Collected data entries:
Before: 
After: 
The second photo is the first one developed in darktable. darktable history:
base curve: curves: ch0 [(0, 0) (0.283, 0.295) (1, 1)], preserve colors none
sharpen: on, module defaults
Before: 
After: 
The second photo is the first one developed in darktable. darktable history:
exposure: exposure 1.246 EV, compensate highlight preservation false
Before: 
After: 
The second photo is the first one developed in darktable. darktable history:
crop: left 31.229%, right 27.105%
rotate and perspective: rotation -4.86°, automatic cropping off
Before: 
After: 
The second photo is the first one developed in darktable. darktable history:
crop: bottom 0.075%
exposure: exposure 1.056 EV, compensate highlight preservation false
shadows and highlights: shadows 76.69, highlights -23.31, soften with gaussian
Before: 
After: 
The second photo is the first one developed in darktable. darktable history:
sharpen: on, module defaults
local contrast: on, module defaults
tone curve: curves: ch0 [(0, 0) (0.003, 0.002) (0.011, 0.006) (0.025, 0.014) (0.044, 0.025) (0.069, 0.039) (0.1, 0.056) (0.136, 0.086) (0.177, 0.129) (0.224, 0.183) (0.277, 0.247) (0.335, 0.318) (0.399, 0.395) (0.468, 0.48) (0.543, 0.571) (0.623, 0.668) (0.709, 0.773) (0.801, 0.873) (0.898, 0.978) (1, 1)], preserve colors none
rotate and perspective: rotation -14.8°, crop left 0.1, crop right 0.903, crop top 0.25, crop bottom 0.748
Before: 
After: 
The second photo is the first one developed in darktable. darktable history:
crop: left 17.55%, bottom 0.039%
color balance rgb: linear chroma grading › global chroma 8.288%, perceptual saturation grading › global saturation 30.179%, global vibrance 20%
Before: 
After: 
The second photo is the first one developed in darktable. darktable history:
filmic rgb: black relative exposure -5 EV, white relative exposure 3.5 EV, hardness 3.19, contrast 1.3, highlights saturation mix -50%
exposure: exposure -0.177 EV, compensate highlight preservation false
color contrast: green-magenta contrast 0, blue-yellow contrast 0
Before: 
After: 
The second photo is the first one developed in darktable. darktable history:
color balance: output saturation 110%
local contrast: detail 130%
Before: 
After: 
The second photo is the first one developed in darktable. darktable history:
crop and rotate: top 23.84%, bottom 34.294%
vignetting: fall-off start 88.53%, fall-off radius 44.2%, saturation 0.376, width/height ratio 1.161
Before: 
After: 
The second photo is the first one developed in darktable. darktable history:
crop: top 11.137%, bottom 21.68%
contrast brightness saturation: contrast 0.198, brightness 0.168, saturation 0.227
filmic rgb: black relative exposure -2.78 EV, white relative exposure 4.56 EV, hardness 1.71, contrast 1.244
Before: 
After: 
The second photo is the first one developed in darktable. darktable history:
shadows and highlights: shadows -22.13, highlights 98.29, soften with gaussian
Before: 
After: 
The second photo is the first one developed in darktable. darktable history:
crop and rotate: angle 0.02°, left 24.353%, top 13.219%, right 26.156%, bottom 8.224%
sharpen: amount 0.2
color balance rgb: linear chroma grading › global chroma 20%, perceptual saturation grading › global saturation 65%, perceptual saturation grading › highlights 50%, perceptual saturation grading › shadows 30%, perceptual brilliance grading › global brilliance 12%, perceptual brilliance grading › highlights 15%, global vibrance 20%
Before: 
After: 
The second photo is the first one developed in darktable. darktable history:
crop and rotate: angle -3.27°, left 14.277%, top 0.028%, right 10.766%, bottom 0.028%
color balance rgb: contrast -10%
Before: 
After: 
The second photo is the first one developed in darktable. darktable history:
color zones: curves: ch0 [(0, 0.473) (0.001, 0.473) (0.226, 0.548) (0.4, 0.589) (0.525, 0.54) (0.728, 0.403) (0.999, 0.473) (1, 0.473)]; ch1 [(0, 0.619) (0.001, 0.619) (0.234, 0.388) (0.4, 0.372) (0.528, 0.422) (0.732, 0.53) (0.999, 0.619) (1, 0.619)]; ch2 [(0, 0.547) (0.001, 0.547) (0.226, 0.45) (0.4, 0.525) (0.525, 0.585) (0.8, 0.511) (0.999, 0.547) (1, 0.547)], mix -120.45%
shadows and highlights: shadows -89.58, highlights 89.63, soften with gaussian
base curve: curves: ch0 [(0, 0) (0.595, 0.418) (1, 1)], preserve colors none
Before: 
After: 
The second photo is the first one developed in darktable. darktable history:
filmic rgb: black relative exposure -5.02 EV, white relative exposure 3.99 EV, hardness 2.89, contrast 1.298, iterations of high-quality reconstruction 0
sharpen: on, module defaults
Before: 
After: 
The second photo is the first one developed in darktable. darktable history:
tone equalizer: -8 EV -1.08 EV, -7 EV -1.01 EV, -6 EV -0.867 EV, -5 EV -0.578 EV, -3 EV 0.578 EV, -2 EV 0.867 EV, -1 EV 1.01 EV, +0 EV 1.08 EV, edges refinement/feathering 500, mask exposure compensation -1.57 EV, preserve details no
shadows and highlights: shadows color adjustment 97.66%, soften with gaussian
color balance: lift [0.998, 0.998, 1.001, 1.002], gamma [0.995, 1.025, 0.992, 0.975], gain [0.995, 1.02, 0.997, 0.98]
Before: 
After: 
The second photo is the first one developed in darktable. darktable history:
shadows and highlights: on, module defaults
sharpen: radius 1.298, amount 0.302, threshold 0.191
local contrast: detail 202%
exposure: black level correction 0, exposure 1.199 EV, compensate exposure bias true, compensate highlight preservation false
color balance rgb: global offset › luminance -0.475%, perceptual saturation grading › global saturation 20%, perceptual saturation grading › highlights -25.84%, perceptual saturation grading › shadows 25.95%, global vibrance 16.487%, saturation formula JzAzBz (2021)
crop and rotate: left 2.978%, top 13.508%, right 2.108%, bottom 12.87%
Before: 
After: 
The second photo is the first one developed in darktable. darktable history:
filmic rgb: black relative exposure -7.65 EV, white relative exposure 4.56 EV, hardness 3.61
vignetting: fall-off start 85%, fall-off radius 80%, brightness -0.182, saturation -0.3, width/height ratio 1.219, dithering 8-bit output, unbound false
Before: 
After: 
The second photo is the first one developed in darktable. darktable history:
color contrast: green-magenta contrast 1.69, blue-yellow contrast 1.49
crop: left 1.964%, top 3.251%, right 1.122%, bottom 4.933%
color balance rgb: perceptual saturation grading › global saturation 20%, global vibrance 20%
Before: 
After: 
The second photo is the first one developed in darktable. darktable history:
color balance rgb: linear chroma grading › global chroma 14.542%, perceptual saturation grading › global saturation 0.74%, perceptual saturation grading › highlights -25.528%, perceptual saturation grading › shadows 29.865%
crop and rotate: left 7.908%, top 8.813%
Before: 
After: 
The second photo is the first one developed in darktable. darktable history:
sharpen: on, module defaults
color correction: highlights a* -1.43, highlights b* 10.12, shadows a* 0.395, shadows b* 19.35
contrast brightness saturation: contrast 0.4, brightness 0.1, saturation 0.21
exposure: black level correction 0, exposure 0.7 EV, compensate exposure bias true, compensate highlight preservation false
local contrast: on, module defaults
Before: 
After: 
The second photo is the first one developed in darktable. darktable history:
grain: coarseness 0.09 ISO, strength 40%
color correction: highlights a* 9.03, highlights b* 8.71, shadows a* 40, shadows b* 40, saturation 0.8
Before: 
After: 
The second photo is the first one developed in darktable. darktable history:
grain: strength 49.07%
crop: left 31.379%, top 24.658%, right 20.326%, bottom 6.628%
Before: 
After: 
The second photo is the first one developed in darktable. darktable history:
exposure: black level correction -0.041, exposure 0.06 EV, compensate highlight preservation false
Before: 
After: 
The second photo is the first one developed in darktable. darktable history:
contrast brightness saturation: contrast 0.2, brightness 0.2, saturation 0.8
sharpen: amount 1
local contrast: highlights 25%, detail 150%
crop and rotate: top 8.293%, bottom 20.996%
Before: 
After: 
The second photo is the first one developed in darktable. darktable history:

→ The request
Reproduce, character for character, the stretch of the records from the very first line through the line containing "exposure: exposure 1.246", including that line.

→ Solution to this task
Before: 
After: 
The second photo is the first one developed in darktable. darktable history:
base curve: curves: ch0 [(0, 0) (0.283, 0.295) (1, 1)], preserve colors none
sharpen: on, module defaults
Before: 
After: 
The second photo is the first one developed in darktable. darktable history:
exposure: exposure 1.246 EV, compensate highlight preservation false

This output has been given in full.